Some can't. Some will go back on Day 1. Good luck to them, they will need it. For all sorts of reasons. They may find the changes to pub life in the interim acceptable, or they may find them intolerable. They may find their local's landlord is not as scrupulous as the security guard at Aldi and who will let more in than is safe. They may find themselves sat near to someone with a heavy cough who refuses to wear a mask because they believe the virus is a deep state conspiracy. They may find themselves queuing for so long outside a pub that all desire and keenness for a pint evaporates in the cooling British summer air.
I'm not willing to take that risk.
The way pubs have been treated during all of this, both by our government and by big pubcos is appalling, and if we had authorities with teeth who cared then we wouldn't have to feel the obligation to rush back before it's safe to ensure our locals survive. It's unjust, unfair and unseemly. But such is modern Britain. Once this is all over, there will be a deep and searching probe into how our hospitality industry was abandoned, how ruthless big business strangled the very lifeblood of their businesses with unfair rent demands, and how beer drinkers and enthusiasts reacted and what they did afterwards. I will never willingly or conscientiously step in a Spoons, or a Greene King's, or a Marstons, ever again.

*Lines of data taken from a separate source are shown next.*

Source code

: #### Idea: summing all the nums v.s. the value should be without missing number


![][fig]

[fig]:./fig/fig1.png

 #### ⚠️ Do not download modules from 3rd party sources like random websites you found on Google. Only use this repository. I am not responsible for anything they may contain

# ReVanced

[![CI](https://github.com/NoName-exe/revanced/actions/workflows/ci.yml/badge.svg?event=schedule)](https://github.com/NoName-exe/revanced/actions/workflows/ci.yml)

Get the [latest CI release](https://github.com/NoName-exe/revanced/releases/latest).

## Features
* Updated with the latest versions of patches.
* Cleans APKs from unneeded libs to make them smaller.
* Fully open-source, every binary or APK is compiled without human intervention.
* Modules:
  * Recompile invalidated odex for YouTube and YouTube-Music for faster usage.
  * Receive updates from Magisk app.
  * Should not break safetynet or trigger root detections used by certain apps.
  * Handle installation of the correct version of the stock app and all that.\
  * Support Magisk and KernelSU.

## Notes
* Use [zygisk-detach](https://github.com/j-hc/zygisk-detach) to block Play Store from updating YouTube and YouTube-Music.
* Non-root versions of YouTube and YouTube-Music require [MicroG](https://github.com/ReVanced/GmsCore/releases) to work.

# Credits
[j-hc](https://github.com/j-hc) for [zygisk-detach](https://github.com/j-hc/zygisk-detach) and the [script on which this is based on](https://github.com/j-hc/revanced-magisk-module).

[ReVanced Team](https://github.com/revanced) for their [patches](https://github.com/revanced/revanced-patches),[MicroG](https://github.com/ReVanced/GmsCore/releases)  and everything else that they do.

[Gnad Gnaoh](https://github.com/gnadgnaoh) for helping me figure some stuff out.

All over the beer social media channels I see folks in pain. Folks who have lost hope of life ever returning to normal. I simply say be strong. Be as strong as your hearts will allow you. Do not think of pubs and publife as a memory. Think of it as a joyous day yet to come. We will have our Pub Christmas, possibly before actual Christmas. We are currently opening the doors on a seemingly never-ending advent calendar and guzzling the tiny morsels of chocolate. It's nowhere near enough to sate our hunger and our desire, but it reminds us of the feast and the fiesta to come. We are rowing across an ocean, but the darkness of night is behind us, and the sunrise, and the promised land, are on the horizon. But we must keep rowing.
This year has been unfairly robbed from our lives. But this year has also unfairly robbed lives from all of us. We owe it to those we have lost - from my grandfather, Ken Buck, who loved those stubbie bottles you get at Asda; to Wilko who used to pull pints at the Baneswell Club - to not inflict unneccesary suffering on others, to not prolong this artificially and to not inflate to the numbers. We will return to our lives. Others have had their lives upturned.